── Extracted records ──
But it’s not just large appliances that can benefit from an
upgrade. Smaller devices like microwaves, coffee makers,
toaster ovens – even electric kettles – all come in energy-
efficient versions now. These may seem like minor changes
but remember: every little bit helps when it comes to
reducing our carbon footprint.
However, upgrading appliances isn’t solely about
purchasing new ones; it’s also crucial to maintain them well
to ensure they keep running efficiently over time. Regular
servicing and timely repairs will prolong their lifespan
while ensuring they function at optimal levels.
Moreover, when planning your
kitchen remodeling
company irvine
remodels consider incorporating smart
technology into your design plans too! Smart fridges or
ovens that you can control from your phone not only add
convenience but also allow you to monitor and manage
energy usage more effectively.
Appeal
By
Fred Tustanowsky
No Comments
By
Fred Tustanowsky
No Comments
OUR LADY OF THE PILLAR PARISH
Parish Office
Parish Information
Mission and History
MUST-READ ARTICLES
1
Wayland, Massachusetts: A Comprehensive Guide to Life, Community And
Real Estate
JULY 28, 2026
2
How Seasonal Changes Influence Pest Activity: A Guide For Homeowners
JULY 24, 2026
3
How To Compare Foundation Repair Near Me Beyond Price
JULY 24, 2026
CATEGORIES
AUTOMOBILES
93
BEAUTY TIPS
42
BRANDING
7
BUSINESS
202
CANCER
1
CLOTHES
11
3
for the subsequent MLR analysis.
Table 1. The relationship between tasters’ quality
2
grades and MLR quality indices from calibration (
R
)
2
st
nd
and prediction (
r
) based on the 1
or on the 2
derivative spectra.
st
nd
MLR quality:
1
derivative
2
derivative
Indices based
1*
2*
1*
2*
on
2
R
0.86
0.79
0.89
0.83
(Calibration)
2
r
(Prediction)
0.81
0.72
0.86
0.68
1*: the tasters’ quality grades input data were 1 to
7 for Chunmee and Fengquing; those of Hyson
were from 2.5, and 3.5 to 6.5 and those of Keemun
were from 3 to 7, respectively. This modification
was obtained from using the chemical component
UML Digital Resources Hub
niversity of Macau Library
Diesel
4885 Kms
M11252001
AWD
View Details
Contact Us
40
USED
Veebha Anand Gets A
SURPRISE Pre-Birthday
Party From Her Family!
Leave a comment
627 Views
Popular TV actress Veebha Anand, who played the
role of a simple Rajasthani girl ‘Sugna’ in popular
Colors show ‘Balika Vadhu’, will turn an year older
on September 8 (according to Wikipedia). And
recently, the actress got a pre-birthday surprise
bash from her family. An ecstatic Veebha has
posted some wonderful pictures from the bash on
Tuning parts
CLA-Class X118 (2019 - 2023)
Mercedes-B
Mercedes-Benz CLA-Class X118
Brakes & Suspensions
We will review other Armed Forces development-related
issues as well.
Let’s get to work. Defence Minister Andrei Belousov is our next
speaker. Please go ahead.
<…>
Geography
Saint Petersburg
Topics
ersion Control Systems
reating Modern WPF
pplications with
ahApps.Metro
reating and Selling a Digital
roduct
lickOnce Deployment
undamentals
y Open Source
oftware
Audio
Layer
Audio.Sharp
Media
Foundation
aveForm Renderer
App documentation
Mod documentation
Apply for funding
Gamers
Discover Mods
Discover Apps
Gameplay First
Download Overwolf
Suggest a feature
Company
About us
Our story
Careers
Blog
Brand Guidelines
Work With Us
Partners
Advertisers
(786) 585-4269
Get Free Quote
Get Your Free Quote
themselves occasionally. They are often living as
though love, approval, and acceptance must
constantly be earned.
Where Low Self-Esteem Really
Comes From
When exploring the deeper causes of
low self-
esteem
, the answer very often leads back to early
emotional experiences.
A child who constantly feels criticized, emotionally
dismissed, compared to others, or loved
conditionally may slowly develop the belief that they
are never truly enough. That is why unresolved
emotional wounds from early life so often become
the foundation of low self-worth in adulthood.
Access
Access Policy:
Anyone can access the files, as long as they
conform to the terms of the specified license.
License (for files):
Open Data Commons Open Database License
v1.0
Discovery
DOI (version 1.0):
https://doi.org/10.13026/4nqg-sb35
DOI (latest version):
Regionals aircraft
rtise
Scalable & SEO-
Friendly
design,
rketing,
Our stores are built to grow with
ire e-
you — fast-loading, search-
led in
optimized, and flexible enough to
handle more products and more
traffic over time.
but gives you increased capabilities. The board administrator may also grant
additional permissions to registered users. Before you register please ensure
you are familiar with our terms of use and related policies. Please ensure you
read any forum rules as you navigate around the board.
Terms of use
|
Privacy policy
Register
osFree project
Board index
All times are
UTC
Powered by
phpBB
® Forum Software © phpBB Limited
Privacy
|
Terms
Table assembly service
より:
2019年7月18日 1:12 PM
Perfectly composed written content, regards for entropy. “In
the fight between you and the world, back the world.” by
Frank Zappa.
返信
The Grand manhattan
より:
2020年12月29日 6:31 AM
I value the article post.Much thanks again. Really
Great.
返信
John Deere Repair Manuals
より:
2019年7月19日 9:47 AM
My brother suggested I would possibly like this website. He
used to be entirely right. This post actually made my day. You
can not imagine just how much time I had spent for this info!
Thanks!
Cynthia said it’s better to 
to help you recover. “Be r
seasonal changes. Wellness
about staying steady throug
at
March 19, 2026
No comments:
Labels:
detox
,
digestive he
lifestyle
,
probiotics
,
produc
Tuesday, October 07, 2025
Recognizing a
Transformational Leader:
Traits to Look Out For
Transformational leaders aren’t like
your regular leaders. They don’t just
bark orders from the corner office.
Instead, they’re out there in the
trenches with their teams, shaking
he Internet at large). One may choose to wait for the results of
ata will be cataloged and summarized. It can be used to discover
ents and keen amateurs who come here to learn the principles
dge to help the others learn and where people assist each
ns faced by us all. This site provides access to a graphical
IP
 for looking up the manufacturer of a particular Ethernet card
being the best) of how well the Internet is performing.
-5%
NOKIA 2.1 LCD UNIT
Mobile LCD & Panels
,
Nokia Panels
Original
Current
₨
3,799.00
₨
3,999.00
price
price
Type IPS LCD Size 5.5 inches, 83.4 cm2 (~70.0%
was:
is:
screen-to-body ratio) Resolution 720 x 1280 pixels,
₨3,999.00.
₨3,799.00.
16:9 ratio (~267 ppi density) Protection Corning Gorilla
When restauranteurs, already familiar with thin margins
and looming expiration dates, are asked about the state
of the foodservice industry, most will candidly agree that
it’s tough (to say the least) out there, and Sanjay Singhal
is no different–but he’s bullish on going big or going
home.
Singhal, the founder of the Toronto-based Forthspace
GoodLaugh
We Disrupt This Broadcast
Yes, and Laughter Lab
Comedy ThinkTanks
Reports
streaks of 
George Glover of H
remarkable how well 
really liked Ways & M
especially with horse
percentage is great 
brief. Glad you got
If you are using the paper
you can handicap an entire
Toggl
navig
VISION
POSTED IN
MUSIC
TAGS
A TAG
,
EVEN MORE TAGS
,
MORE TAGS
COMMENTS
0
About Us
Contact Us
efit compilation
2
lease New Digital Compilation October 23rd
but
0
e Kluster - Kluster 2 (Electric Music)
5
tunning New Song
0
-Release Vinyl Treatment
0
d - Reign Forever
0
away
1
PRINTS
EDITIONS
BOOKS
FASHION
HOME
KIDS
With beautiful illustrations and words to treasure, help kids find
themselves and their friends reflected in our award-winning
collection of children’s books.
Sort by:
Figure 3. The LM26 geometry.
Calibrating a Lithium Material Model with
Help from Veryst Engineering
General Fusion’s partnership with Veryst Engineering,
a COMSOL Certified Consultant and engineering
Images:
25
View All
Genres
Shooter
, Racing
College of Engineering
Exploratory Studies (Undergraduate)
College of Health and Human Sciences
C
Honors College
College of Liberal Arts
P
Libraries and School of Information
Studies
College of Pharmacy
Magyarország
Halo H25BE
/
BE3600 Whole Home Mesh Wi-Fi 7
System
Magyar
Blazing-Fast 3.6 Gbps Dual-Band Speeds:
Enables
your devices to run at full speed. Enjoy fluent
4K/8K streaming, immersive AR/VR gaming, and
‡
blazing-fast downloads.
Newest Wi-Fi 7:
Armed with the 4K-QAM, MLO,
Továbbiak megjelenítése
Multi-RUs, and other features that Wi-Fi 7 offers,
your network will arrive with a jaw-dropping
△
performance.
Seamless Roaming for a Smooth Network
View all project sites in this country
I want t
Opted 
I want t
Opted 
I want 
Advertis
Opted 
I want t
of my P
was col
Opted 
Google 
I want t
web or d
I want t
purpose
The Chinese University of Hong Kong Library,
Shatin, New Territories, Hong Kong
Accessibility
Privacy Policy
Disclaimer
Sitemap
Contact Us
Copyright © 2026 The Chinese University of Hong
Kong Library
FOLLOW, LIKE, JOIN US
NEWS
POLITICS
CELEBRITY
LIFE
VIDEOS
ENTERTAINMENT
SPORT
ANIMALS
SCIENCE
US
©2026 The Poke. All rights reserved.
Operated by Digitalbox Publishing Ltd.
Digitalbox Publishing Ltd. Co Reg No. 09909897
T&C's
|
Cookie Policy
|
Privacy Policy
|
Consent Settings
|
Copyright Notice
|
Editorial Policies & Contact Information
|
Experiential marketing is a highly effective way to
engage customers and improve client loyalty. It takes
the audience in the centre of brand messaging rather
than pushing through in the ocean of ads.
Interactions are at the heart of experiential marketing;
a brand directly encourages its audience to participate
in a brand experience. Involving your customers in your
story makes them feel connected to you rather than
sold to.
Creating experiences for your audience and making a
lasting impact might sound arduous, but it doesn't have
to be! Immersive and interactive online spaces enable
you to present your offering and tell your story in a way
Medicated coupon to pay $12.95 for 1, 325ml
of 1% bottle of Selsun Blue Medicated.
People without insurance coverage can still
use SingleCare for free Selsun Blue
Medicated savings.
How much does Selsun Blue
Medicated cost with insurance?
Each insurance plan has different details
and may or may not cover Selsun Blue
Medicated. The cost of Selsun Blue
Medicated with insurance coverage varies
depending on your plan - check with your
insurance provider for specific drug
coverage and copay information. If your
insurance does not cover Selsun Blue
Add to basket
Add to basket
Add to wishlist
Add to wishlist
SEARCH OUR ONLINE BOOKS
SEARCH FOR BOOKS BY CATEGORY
───
Task directions:
Across the whole listing above, tally each line where the string "experiences" occurs, and give the number and nothing more.

Your response:
2